Chinese steel production is showing signs of structural plateau. China produced an average of 93.5 million tonnes per month in Q2 2026, down 3% year-over-year and 5% below the 2023 peak run rate. While production levels fluctuate seasonally and with policy interventions, the multi-year trend suggests the era of relentless Chinese steel growth is ending.

The peak narrative is supported by structural factors. Chinese property sector construction starts are down 40% from the 2019 peak, and the recovery has been anemic despite significant policy stimulus. Real estate accounts for roughly 30% of Chinese steel consumption. Even assuming a stabilization rather than continued decline, the property sector tailwind is gone.

Manufacturing in China continues to consume steel, but the composition is shifting toward higher-value, less steel-intensive products. China's exports of finished steel products have surged to 85 million tonnes annualized in 2026, up from 60 million in 2024. This export surge has drawn anti-dumping complaints from the US, EU, and other markets, with both the EU and US imposing additional tariffs on Chinese steel.

The shift in global steel production is accelerating. India produced 12.8 million tonnes per month in Q2 2026, up 6% year-over-year. India is expected to add 50 million tonnes of new steel capacity by 2030, with several large-scale integrated steel mill projects in various stages of construction. India's iron ore consumption is expected to grow to 250-260 million tonnes by 2030 from 220 million in 2025.
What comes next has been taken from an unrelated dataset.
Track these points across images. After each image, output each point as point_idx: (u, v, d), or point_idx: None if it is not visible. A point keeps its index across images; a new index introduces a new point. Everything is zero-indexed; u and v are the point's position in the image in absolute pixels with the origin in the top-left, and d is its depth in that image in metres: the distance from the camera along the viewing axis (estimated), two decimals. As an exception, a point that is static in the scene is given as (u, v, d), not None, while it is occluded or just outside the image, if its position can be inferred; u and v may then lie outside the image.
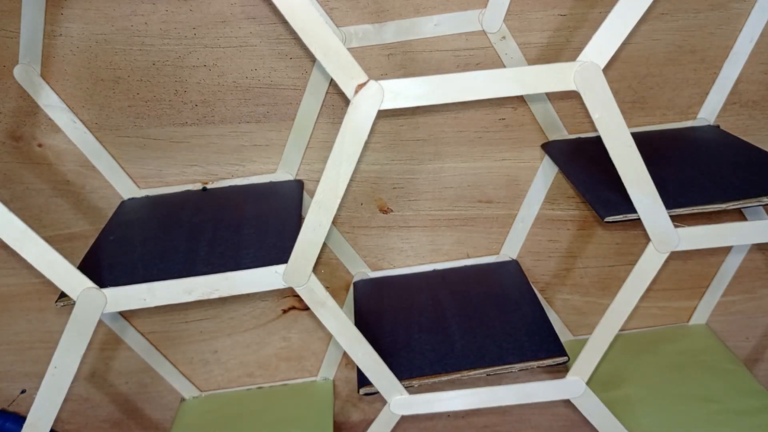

Southeast Asian steel production has reached 5.2 million tonnes per month, up 4% year-over-year. Vietnam, Indonesia, and Thailand are adding electric arc furnace (EAF) capacity, primarily supplied by scrap rather than iron ore. This means the incremental steel demand in the region has a lower iron ore intensity than the Chinese growth model that dominated the 2000-2020 period.

For iron ore, the implication is significant but not disruptive in the near term. Chinese iron ore imports are projected at 1.17 billion tonnes for 2026, in line with 2025 levels. A peak in Chinese steel production would not mean an immediate drop in iron ore imports — the transition will be measured in years, not months. But the multi-decade secular growth story that underpinned iron ore demand from 2000-2024 is over.

What this means for buyers

China peak steel is a medium-term structural story, not a Q3 2026 event. Iron ore buyers should factor in that the Chinese demand-side risk is to the downside over the next 2-5 years. However, India's growth partially offsets this. For strategic procurement: the era of consistently rising Chinese iron ore demand is over. The price range is likely to shift from the 2020-2024 average of $110-130 to $85-110 over the next 2-3 years.